Unfortunately for the Mermen lieutenant, a split-second wasn't enough for Anarr to comprehend the source of the adorable mewing, after which his world turned suddenly dark.
Southward of Golos' landing sat Princess Bay, one of a dozen inlets with direct access to the South Sea possessing geography low enough for the Mermen to land and make their way inland.
Presently, there were no Mermen.
There was, instead, a raging fire.
Evidence of destruction.
Eye-watering volumes of charred and cooked fish.
Exhausted Militia men, hiding in transmuted bunkers.
A group of bemused Mages from Sydney.
And a sulking Big Bird.
"Shaa—"Caliban moped. Its faceless mien was weeping large globs of grey goo. "Shaa—Shaa—"
Beside the sobbing monstrosity, Yue Bai, famous roommate of the Devourer, patted the soul-stealing reaper on its crow-black, feathery back.
"It's okay, Cali," she comforted the creature. "There's plenty of fish in the sea. Aunty Yunnie will get you a big old school of nasty Mermen next time, okay?"
"Shaa—!" Caliban hollered. Through its empathic senses, it knew with absolute certainty that its mates were having the time of their lives. "SHAA!"
In frustration, it lifted a dainty white hand-claw, picked up the body of a cooked King Crab, then tossed it toward the horizon, where it skidded across the surface of the serene surf, shedding limbs as it went.
The scene was so surreal and unsettling that, save for Yue, the NoMs and her team members all agreed to keep their distance. They had earlier fought the damned Crab-kin and therefore knew well that the King Crab lieutenant weighed a fuck-ton.
"SHAA—?" the fiend demanded of their sorceress.
"Alright, alright—" Magus Bai motioned to her team. "Someone give me a fistful of HDMs. Until Gwennie calls back her pet, Cali's one of us, alright?"
As if making its appeal known, the monster opened up its head-carapace, revealing a tri-petal maw with a dozen tentacle-tongues, each tipped with disc-shaped mouths lined with pearly teeth-blades. With minds of their own, the mouthy appendages then solicited their audience's sanity.
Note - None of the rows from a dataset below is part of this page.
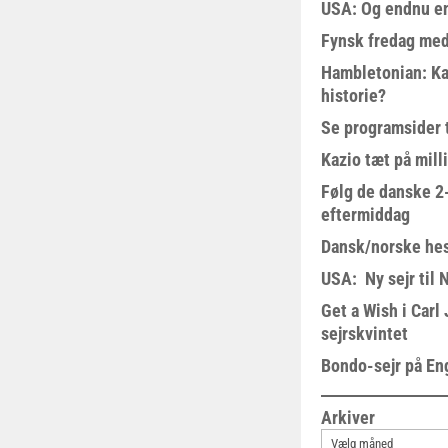
USA: Og endnu en
Fynsk fredag med
Hambletonian: Ka
historie?
Se programsider 
Kazio tæt på milli
Følg de danske 2-
eftermiddag
Dansk/norske hes
USA: Ny sejr til 
Get a Wish i Car
sejrskvintet
Bondo-sejr på En
Arkiver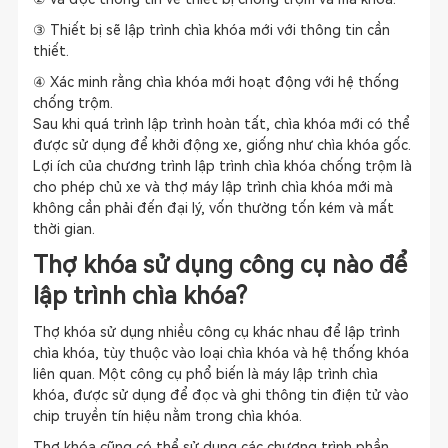
③ Thiết bị sẽ lập trình chìa khóa mới với thông tin cần
thiết.
④ Xác minh rằng chìa khóa mới hoạt động với hệ thống
chống trộm.
Sau khi quá trình lập trình hoàn tất, chìa khóa mới có thể
được sử dụng để khởi động xe, giống như chìa khóa gốc.
Lợi ích của chương trình lập trình chìa khóa chống trộm là
cho phép chủ xe và thợ máy lập trình chìa khóa mới mà
không cần phải đến đại lý, vốn thường tốn kém và mất
thời gian.
Thợ khóa sử dụng công cụ nào để
lập trình chìa khóa?
Thợ khóa sử dụng nhiều công cụ khác nhau để lập trình
chìa khóa, tùy thuộc vào loại chìa khóa và hệ thống khóa
liên quan. Một công cụ phổ biến là máy lập trình chìa
khóa, được sử dụng để đọc và ghi thông tin điện tử vào
chip truyền tín hiệu nằm trong chìa khóa.
Thợ khóa cũng có thể sử dụng các chương trình phần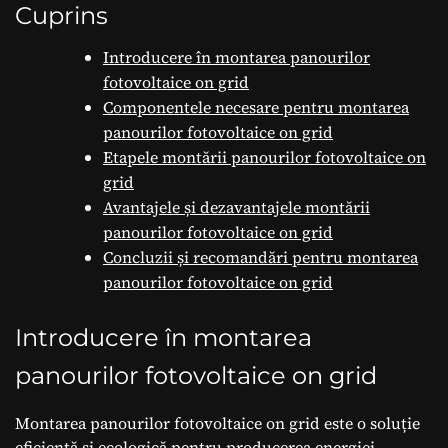
avantaje.
Cuprins
Introducere în montarea panourilor
fotovoltaice on grid
Componentele necesare pentru montarea
panourilor fotovoltaice on grid
Etapele montării panourilor fotovoltaice on
grid
Avantajele și dezavantajele montării
panourilor fotovoltaice on grid
Concluzii și recomandări pentru montarea
panourilor fotovoltaice on grid
Introducere în montarea
panourilor fotovoltaice on grid
Montarea panourilor fotovoltaice on grid este o soluție
eficientă și ecologică pentru producerea energiei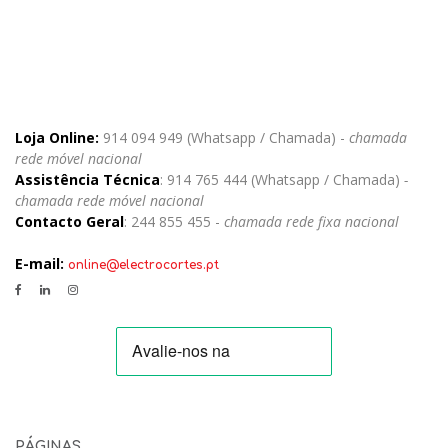
Loja Online:
914 094 949 (Whatsapp / Chamada) -
chamada
rede móvel nacional
Assistência Técnica
: 914 765 444 (Whatsapp / Chamada)
-
chamada rede móvel nacional
Contacto Geral
: 244 855 455 -
chamada rede fixa nacional
E-mail:
online@electrocortes.pt
PÁGINAS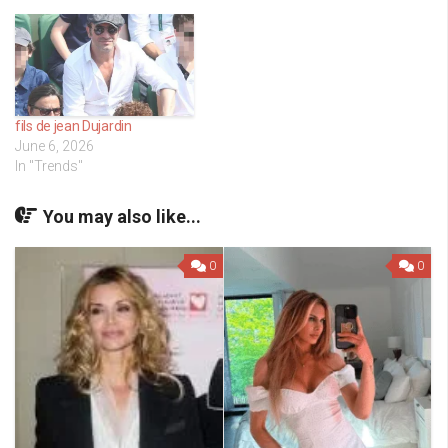
fils de jean Dujardin
June 6, 2026
In "Trends"
You may also like...
0
0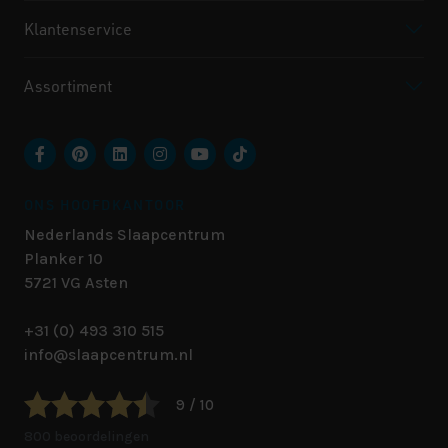
Klantenservice
Assortiment
ONS HOOFDKANTOOR
Nederlands Slaapcentrum
Planker 10
5721 VG
Asten
+31 (0) 493 310 515
info@slaapcentrum.nl
9 / 10
800 beoordelingen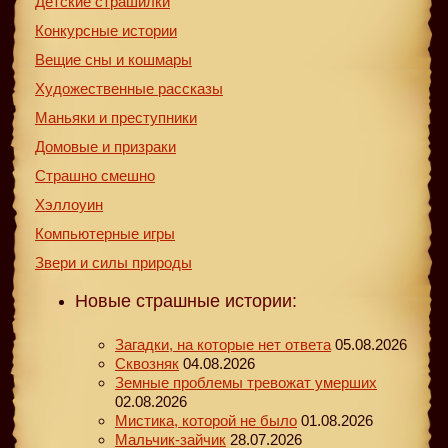
Детские страшилки
Конкурсные истории
Вещие сны и кошмары
Художественные рассказы
Маньяки и преступники
Домовые и призраки
Страшно смешно
Хэллоуин
Компьютерные игры
Звери и силы природы
Новые страшные истории:
Загадки, на которые нет ответа
05.08.2026
Сквозняк
04.08.2026
Земные проблемы тревожат умерших
02.08.2026
Мистика, которой не было
01.08.2026
Мальчик-зайчик
28.07.2026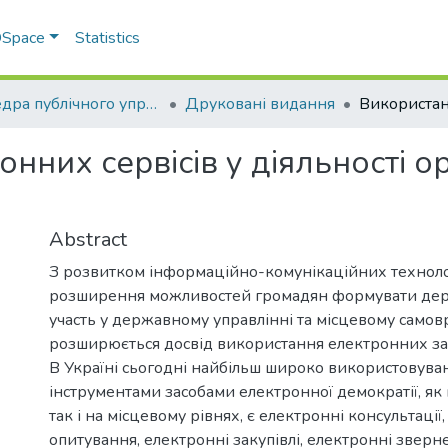
 DSpace
Statistics
Кафедра публічного управління та адміністрування
Друковані видання
нних сервісів у діяльності о
Abstract
З розвитком інформаційно-комунікаційних техноло
розширення можливостей громадян формувати дер
участь у державному управлінні та місцевому самов
розширюється досвід використання електронних зас
В Україні сьогодні найбільш широко використовув
інструментами засобами електронної демократії, як
так і на місцевому рівнях, є електронні консультації
опитування, електронні закупівлі, електронні звер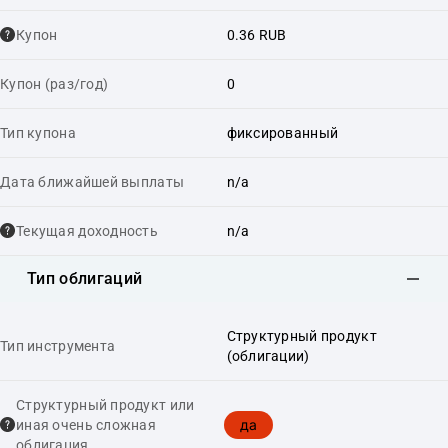
Купон
0.36 RUB
Купон (раз/год)
0
Тип купона
фиксированный
Дата ближайшей выплаты
n/a
Текущая доходность
n/a
Тип облигаций
Структурный продукт
Тип инструмента
(облигации)
Структурный продукт или
да
иная очень сложная
облигация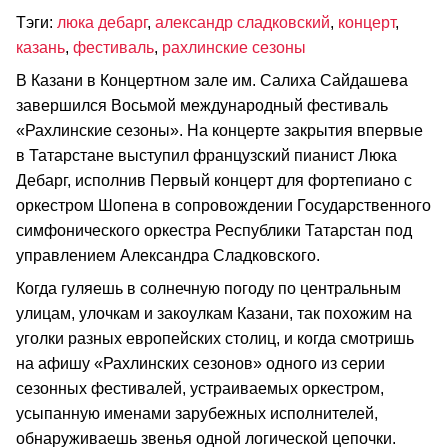
Тэги:
люка дебарг
,
александр сладковский
,
концерт
,
казань
,
фестиваль
,
рахлинские сезоны
В Казани в Концертном зале им. Салиха Сайдашева
завершился Восьмой международный фестиваль
«Рахлинские сезоны». На концерте закрытия впервые
в Татарстане выступил французский пианист Люка
Дебарг, исполнив Первый концерт для фортепиано с
оркестром Шопена в сопровождении Государственного
симфонического оркестра Республики Татарстан под
управлением Александра Сладковского.
Когда гуляешь в солнечную погоду по центральным
улицам, улочкам и закоулкам Казани, так похожим на
уголки разных европейских столиц, и когда смотришь
на афишу «Рахлинских сезонов» одного из серии
сезонных фестивалей, устраиваемых оркестром,
усыпанную именами зарубежных исполнителей,
обнаруживаешь звенья одной логической цепочки.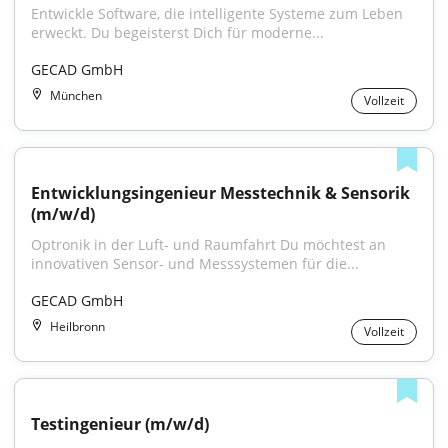
Entwickle Software, die intelligente Systeme zum Leben 
erweckt. Du begeisterst Dich für moderne...
GECAD GmbH
München
Vollzeit
Entwicklungsingenieur Messtechnik & Sensorik 
(m/w/d)
Optronik in der Luft- und Raumfahrt Du möchtest an 
innovativen Sensor- und Messsystemen für die...
GECAD GmbH
Heilbronn
Vollzeit
Testingenieur (m/w/d)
The group regarded one another, from Mage to NoM to Mage. The perceived consensus was the rejection of Magus Bai's proposal with extreme prejudice.
Which naturally meant tithing was quickly collected in a hat and delivered forward.
Then, overlooking a bean-green coastline, their leader sat beside the bird-thing, one hand holding one of its lady's fingers, and began to feed the monstrosity its ill-gotten gains one by one.